The Periodic Solutions Of Impulsive Differential Equations And Rayleigh Equations

Impulsive differential equations and Rayleigh equations are two important models of ordinary differential equations. Attetions are paled to study the periodic solutions of these two equations and correlated problems.The characteristic of this article is the integration of functional method and geometry. In the abstract functional frame, we project the solutions onto phase-plane, analysis their geometry character. Based on this geometry point, we get the priori estimate necessary for coincidence degree, and then get periodic solutions of Rayleigh equations which increase on one side, and the periodic solutions of Rayleigh equations under the signed conditions.With regard to the study of periodic solutions of impulsive equations, most results were gotten under the conditions that the impulse is sublinear, and there aren't any results about infinite periodic solutions.
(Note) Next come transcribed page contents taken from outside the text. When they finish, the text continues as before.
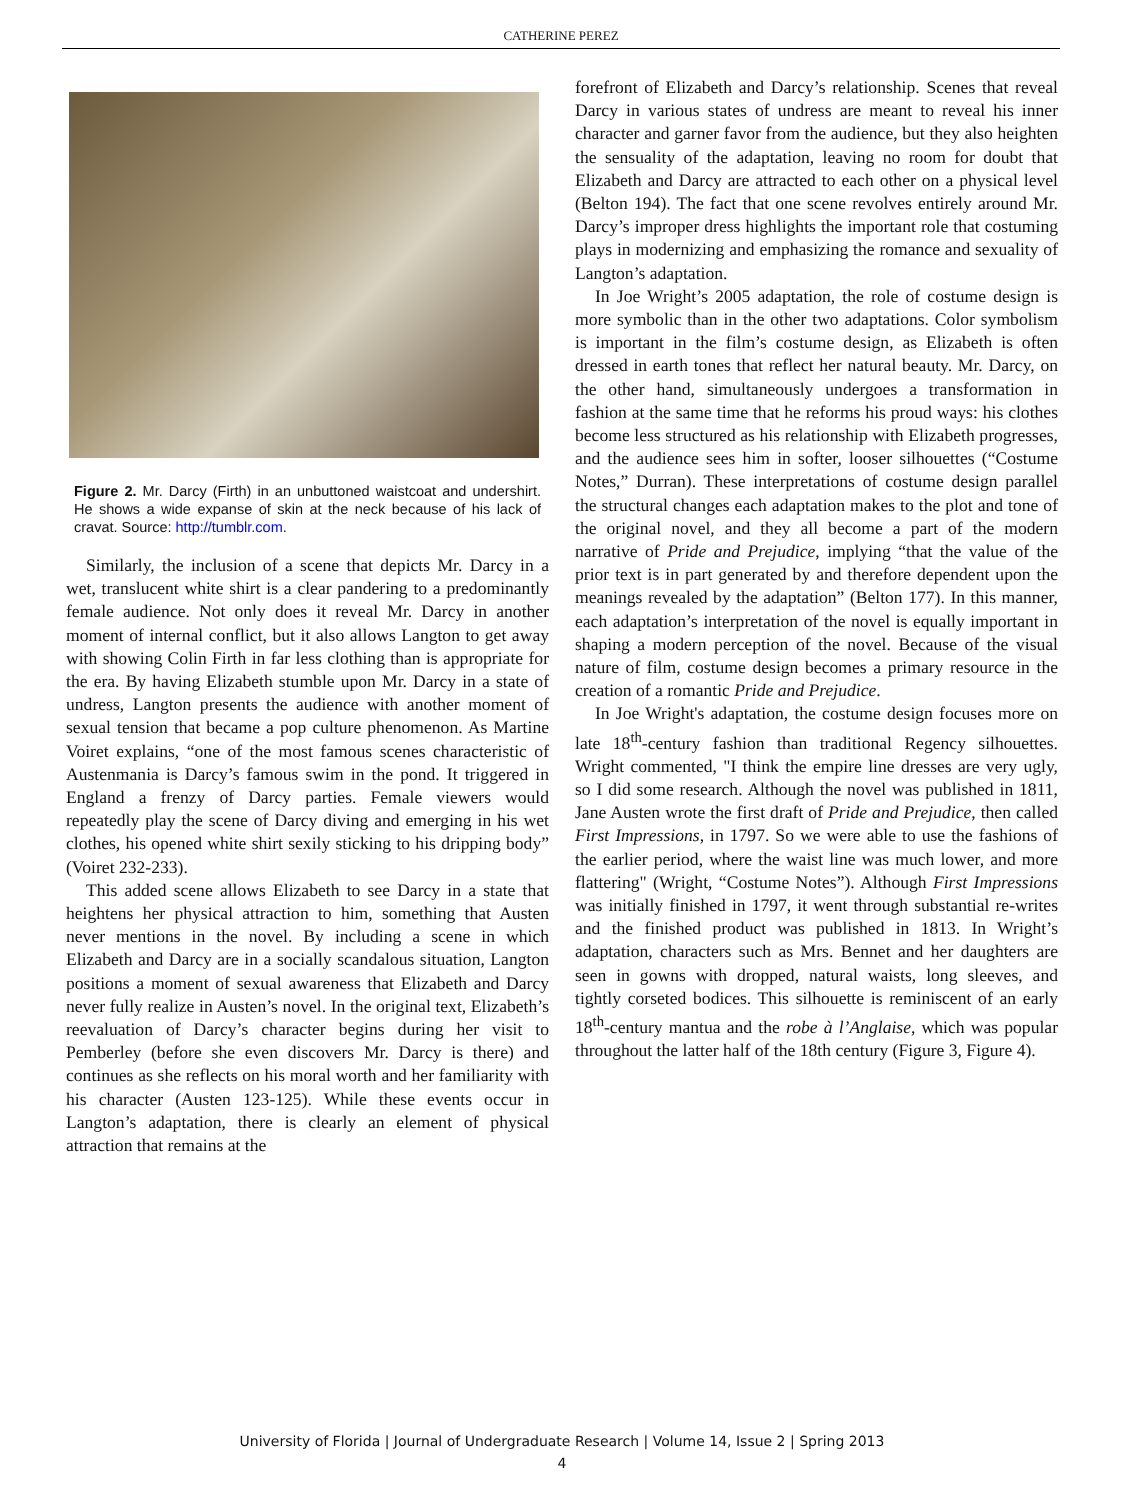CATHERINE PEREZ
Figure 2. Mr. Darcy (Firth) in an unbuttoned waistcoat and undershirt. He shows a wide expanse of skin at the neck because of his lack of cravat. Source: http://tumblr.com.
Similarly, the inclusion of a scene that depicts Mr. Darcy in a wet, translucent white shirt is a clear pandering to a predominantly female audience. Not only does it reveal Mr. Darcy in another moment of internal conflict, but it also allows Langton to get away with showing Colin Firth in far less clothing than is appropriate for the era. By having Elizabeth stumble upon Mr. Darcy in a state of undress, Langton presents the audience with another moment of sexual tension that became a pop culture phenomenon. As Martine Voiret explains, “one of the most famous scenes characteristic of Austenmania is Darcy’s famous swim in the pond. It triggered in England a frenzy of Darcy parties. Female viewers would repeatedly play the scene of Darcy diving and emerging in his wet clothes, his opened white shirt sexily sticking to his dripping body” (Voiret 232-233).
This added scene allows Elizabeth to see Darcy in a state that heightens her physical attraction to him, something that Austen never mentions in the novel. By including a scene in which Elizabeth and Darcy are in a socially scandalous situation, Langton positions a moment of sexual awareness that Elizabeth and Darcy never fully realize in Austen’s novel. In the original text, Elizabeth’s reevaluation of Darcy’s character begins during her visit to Pemberley (before she even discovers Mr. Darcy is there) and continues as she reflects on his moral worth and her familiarity with his character (Austen 123-125). While these events occur in Langton’s adaptation, there is clearly an element of physical attraction that remains at the
forefront of Elizabeth and Darcy’s relationship. Scenes that reveal Darcy in various states of undress are meant to reveal his inner character and garner favor from the audience, but they also heighten the sensuality of the adaptation, leaving no room for doubt that Elizabeth and Darcy are attracted to each other on a physical level (Belton 194). The fact that one scene revolves entirely around Mr. Darcy’s improper dress highlights the important role that costuming plays in modernizing and emphasizing the romance and sexuality of Langton’s adaptation.
In Joe Wright’s 2005 adaptation, the role of costume design is more symbolic than in the other two adaptations. Color symbolism is important in the film’s costume design, as Elizabeth is often dressed in earth tones that reflect her natural beauty. Mr. Darcy, on the other hand, simultaneously undergoes a transformation in fashion at the same time that he reforms his proud ways: his clothes become less structured as his relationship with Elizabeth progresses, and the audience sees him in softer, looser silhouettes (“Costume Notes,” Durran). These interpretations of costume design parallel the structural changes each adaptation makes to the plot and tone of the original novel, and they all become a part of the modern narrative of Pride and Prejudice, implying “that the value of the prior text is in part generated by and therefore dependent upon the meanings revealed by the adaptation” (Belton 177). In this manner, each adaptation’s interpretation of the novel is equally important in shaping a modern perception of the novel. Because of the visual nature of film, costume design becomes a primary resource in the creation of a romantic Pride and Prejudice.
In Joe Wright's adaptation, the costume design focuses more on late 18<sup>th</sup>-century fashion than traditional Regency silhouettes. Wright commented, "I think the empire line dresses are very ugly, so I did some research. Although the novel was published in 1811, Jane Austen wrote the first draft of Pride and Prejudice, then called First Impressions, in 1797. So we were able to use the fashions of the earlier period, where the waist line was much lower, and more flattering" (Wright, “Costume Notes”). Although First Impressions was initially finished in 1797, it went through substantial re-writes and the finished product was published in 1813. In Wright’s adaptation, characters such as Mrs. Bennet and her daughters are seen in gowns with dropped, natural waists, long sleeves, and tightly corseted bodices. This silhouette is reminiscent of an early 18<sup>th</sup>-century mantua and the robe à l’Anglaise, which was popular throughout the latter half of the 18th century (Figure 3, Figure 4).
University of Florida | Journal of Undergraduate Research | Volume 14, Issue 2 | Spring 2013
4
In this article, impulsive equations are regarded as the composition of the flow and the maps, we study the the geometry character of Poincare map on phaseplane, when the impulse is homeomorphism, we put out the analytic definition of twist angle arosed by impulse ingeniously, when the impulse is polynomial homeomorphism, we get infinite periodic solutions by Poincare-Birkhoff twist theorem. As for the more general case, that is to say, the impulse isn't homeomorphism, we improve the Poincare-Birkhoff twist theorem, and get partial twist theorem, by this, we study the linear impulsive differential equations that one of the impulse terms is linear and degenerative. In the end, we get a disturbance lemma of impulsive differential equations, based on this lemma, we study the periodic solutions of nonconserative impulsive differential equations.